* **EXERCISE DESCRIPTION**
Since only the text is wanted, print every entry below exactly and omit the images.
#### INFORMATION SUPPLIED ####
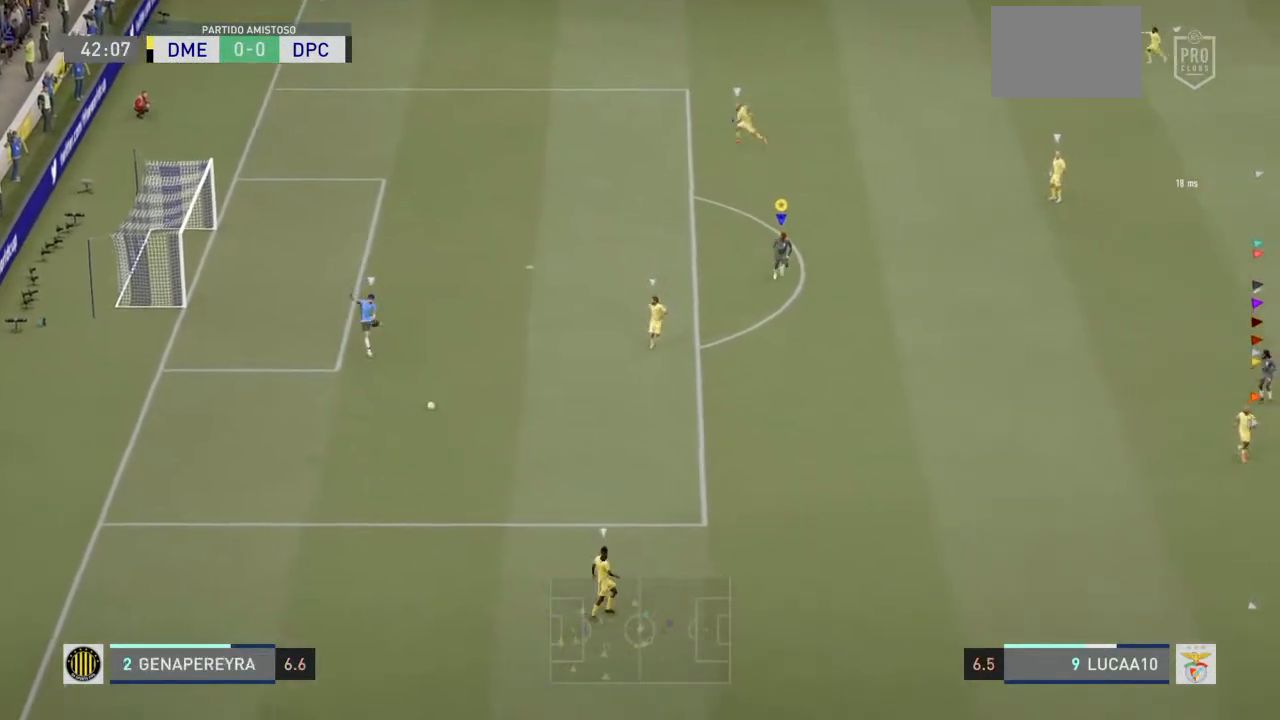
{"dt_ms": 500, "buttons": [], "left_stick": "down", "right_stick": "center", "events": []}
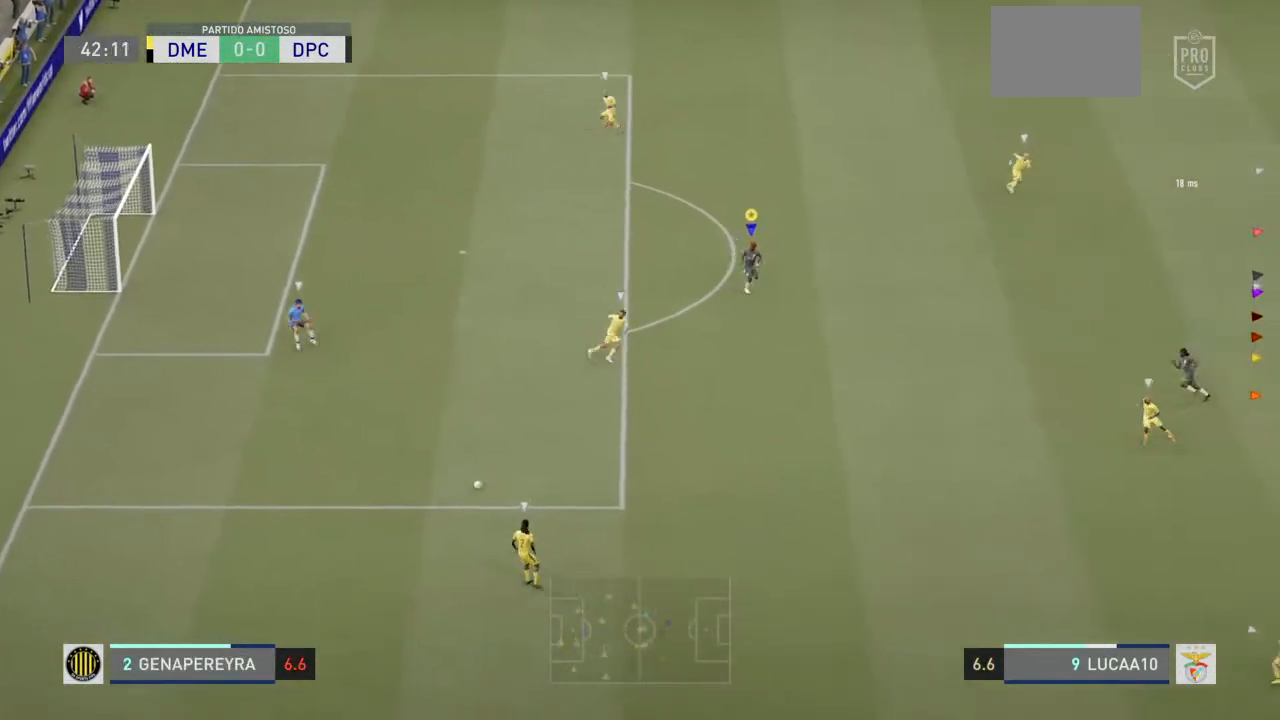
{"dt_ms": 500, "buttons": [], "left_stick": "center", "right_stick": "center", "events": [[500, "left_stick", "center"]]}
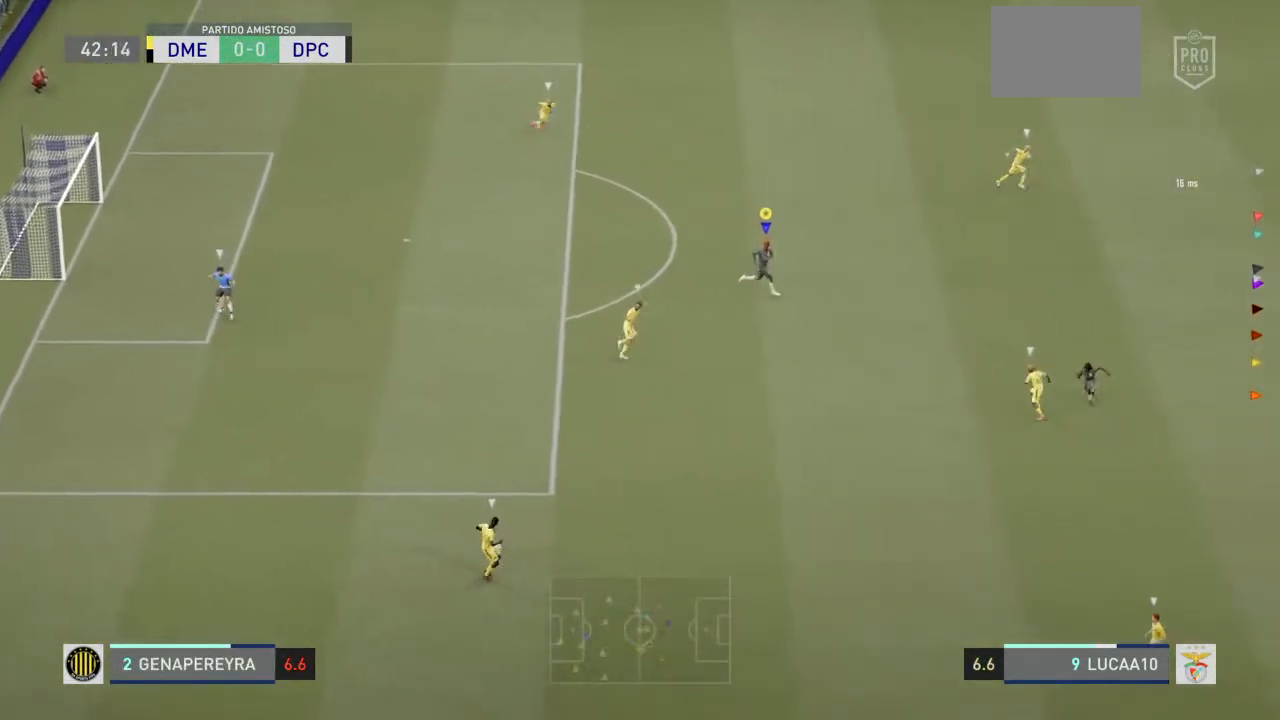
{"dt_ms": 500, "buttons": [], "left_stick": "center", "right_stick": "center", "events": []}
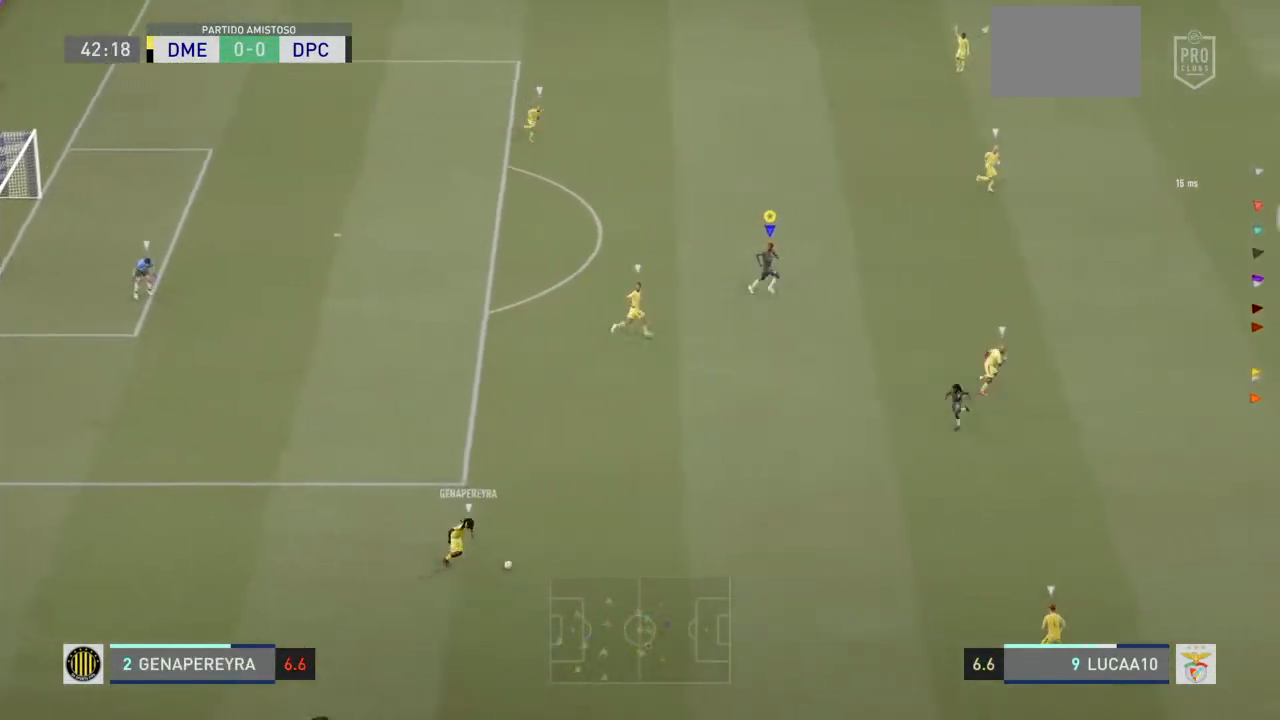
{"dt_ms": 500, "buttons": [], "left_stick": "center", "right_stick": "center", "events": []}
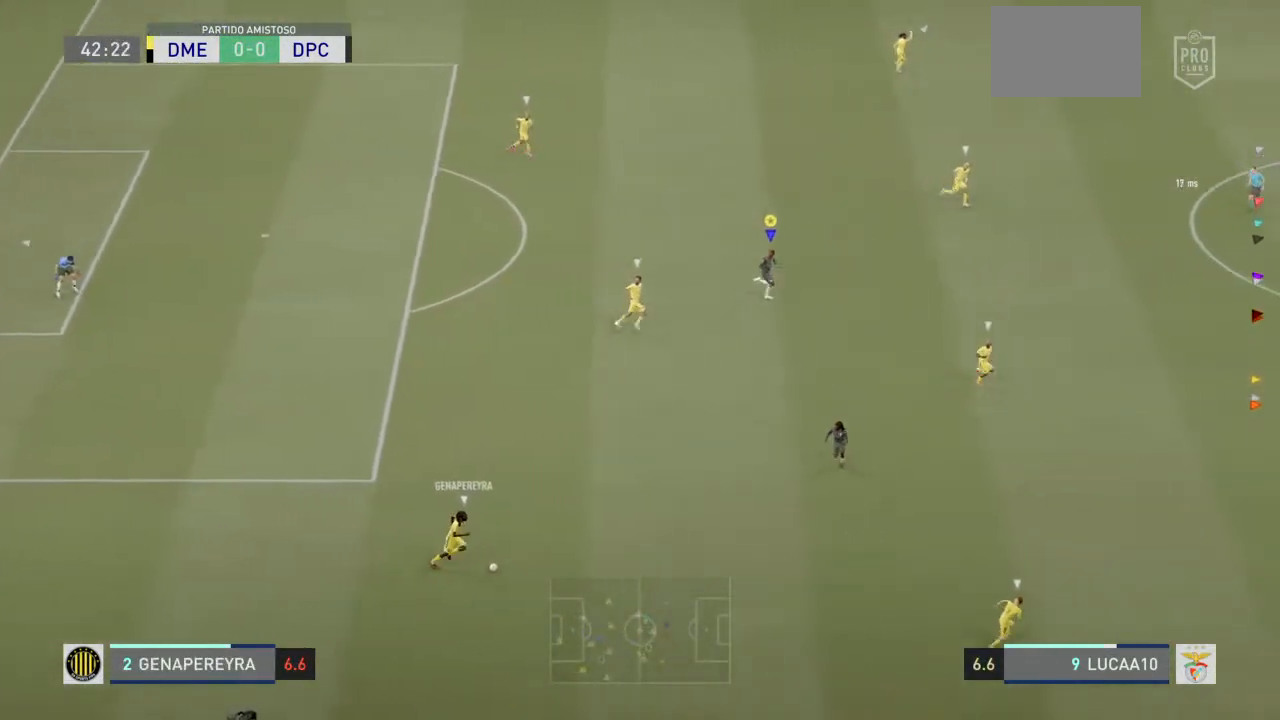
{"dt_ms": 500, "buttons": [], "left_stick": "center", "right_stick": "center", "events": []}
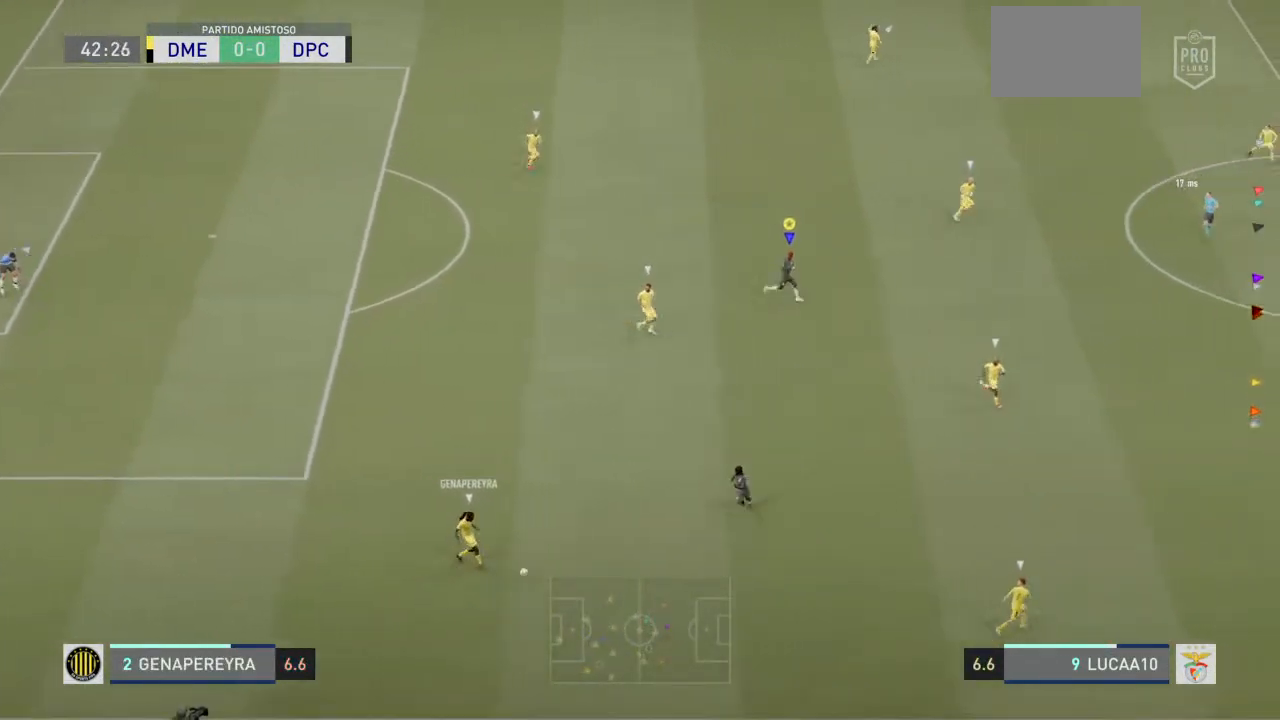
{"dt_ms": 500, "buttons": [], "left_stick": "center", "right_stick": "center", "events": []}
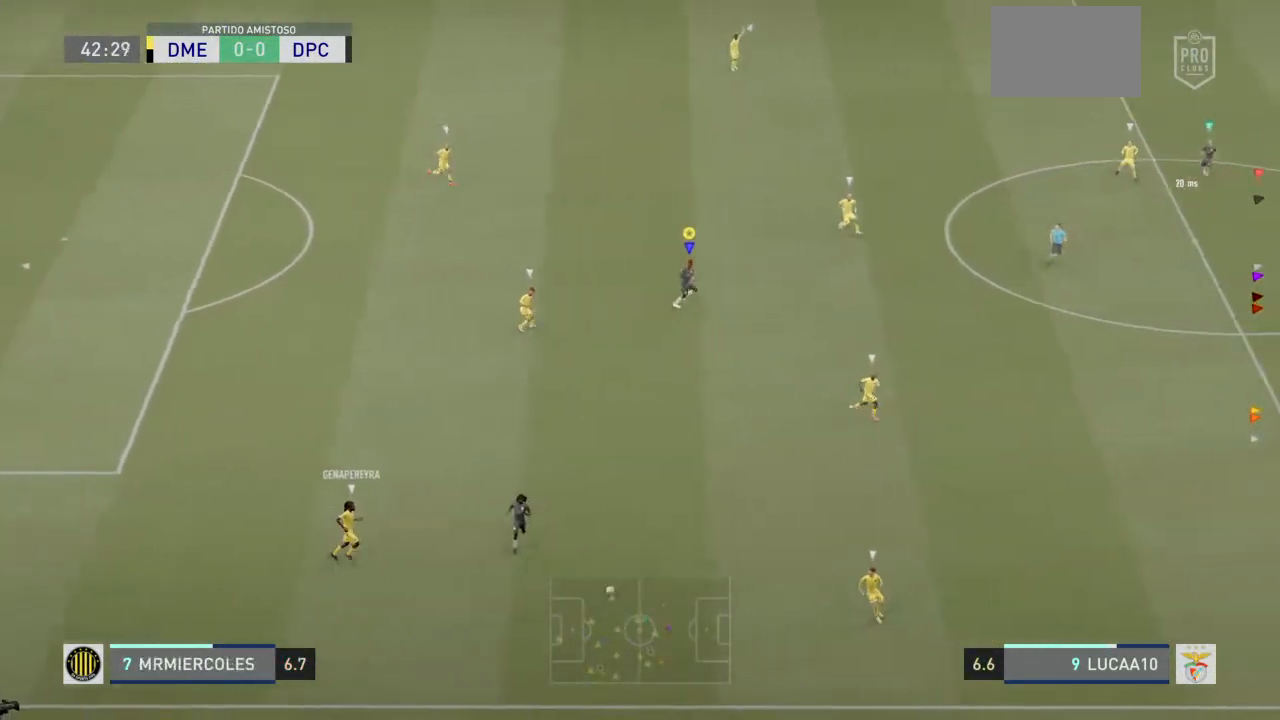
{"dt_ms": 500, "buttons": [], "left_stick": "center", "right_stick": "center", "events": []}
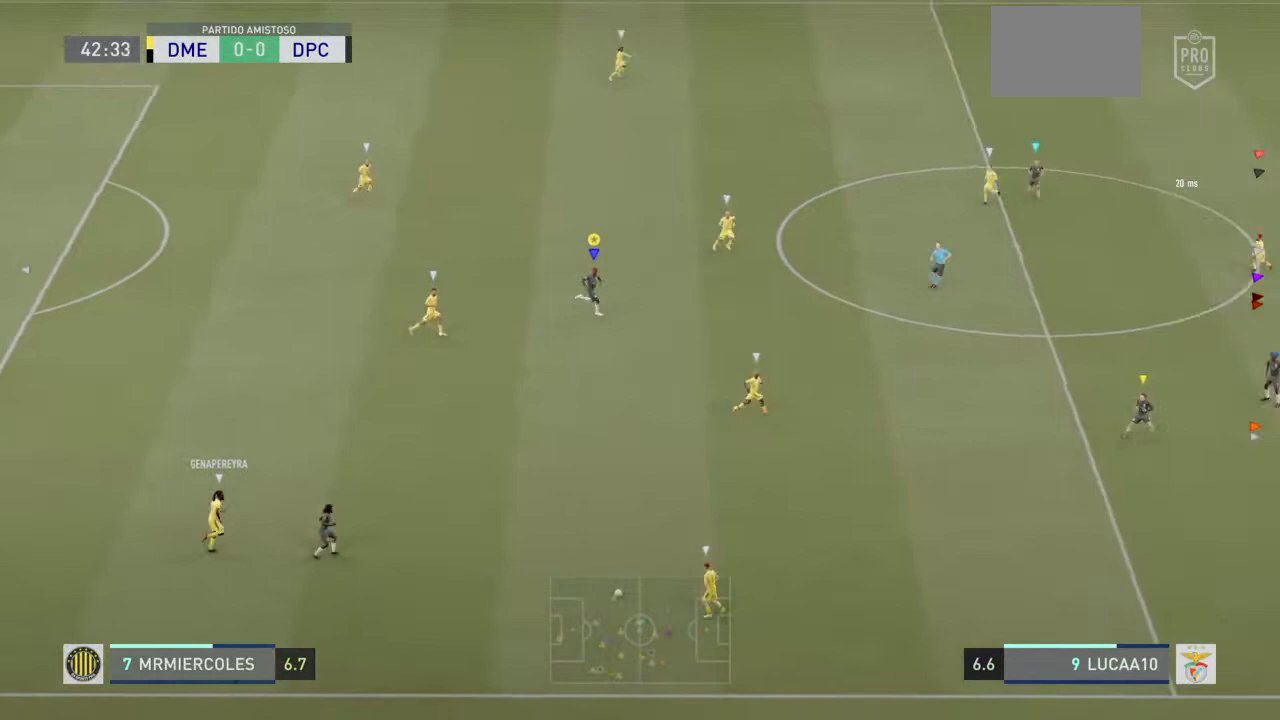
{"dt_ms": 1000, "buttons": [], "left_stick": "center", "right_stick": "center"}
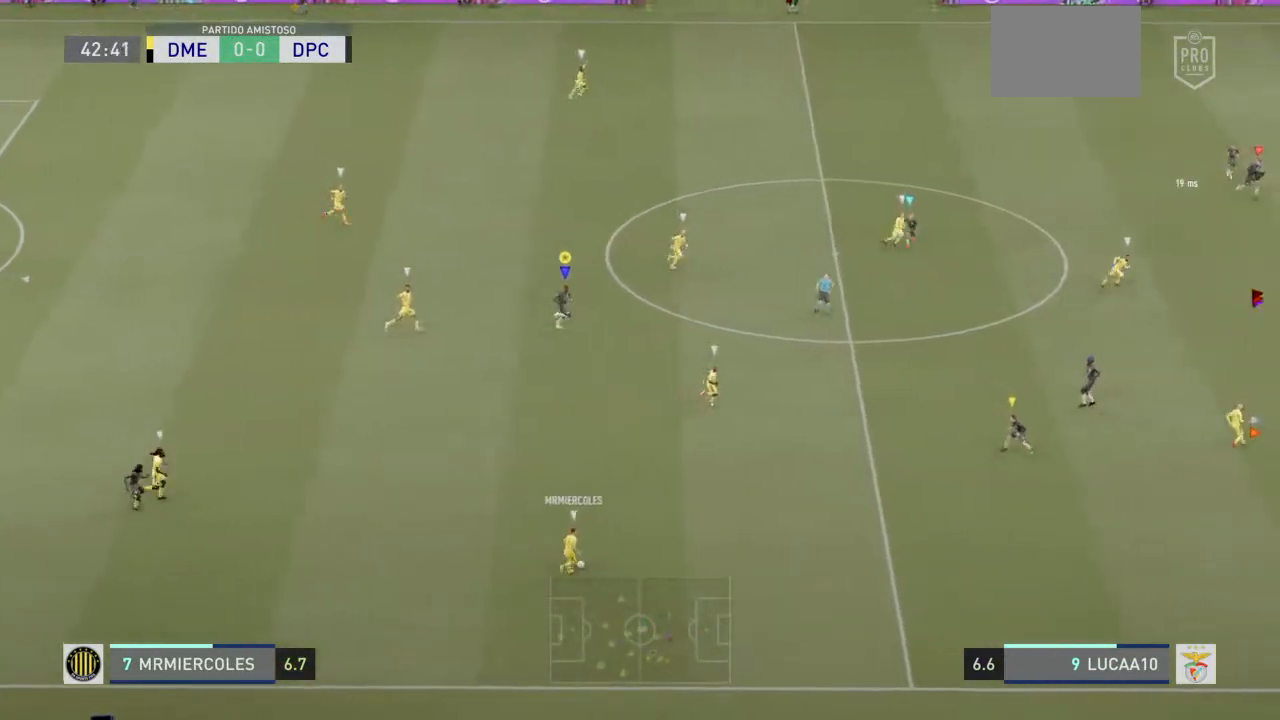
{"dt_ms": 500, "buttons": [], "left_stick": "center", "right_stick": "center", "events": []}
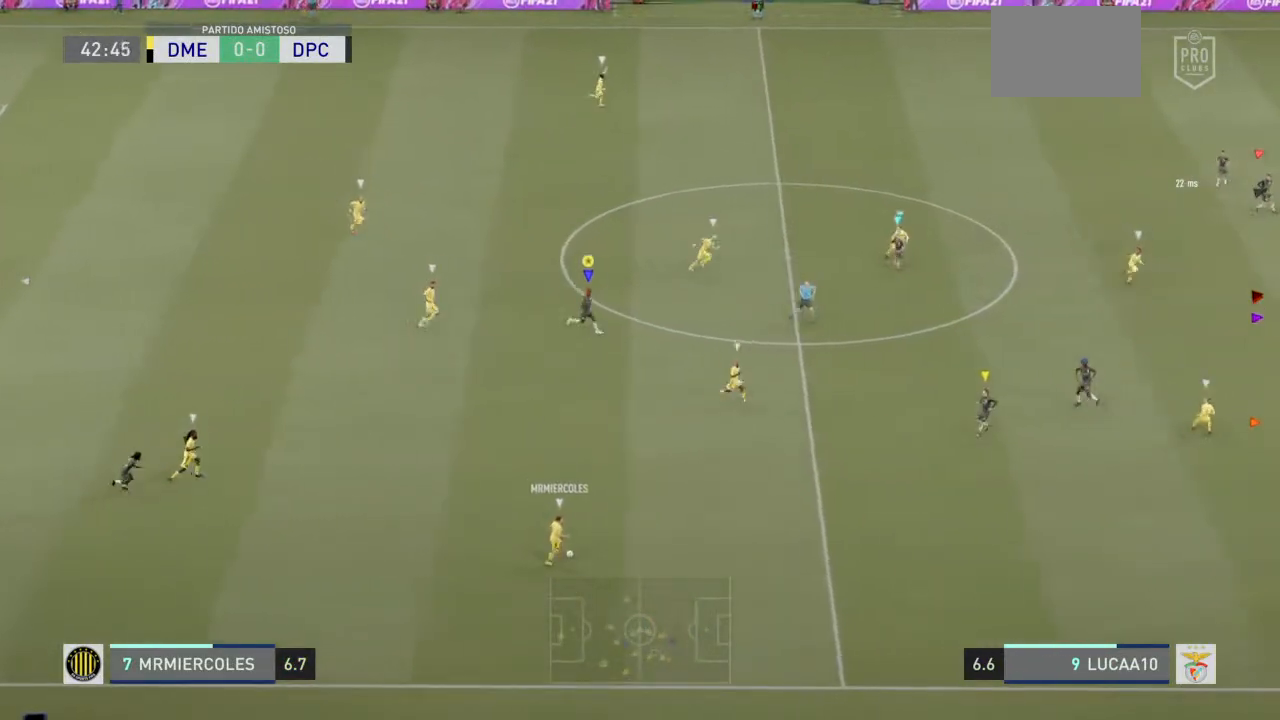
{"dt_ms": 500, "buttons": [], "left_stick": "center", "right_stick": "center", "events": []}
####
* **TASK SOLUTION**
{"dt_ms": 500, "buttons": [], "left_stick": "down", "right_stick": "center", "events": []}
{"dt_ms": 500, "buttons": [], "left_stick": "center", "right_stick": "center", "events": [[500, "left_stick", "center"]]}
{"dt_ms": 500, "buttons": [], "left_stick": "center", "right_stick": "center", "events": []}
{"dt_ms": 500, "buttons": [], "left_stick": "center", "right_stick": "center", "events": []}
{"dt_ms": 500, "buttons": [], "left_stick": "center", "right_stick": "center", "events": []}
{"dt_ms": 500, "buttons": [], "left_stick": "center", "right_stick": "center", "events": []}
{"dt_ms": 500, "buttons": [], "left_stick": "center", "right_stick": "center", "events": []}
{"dt_ms": 1000, "buttons": [], "left_stick": "center", "right_stick": "center"}
{"dt_ms": 500, "buttons": [], "left_stick": "center", "right_stick": "center", "events": []}
{"dt_ms": 500, "buttons": [], "left_stick": "center", "right_stick": "center", "events": []}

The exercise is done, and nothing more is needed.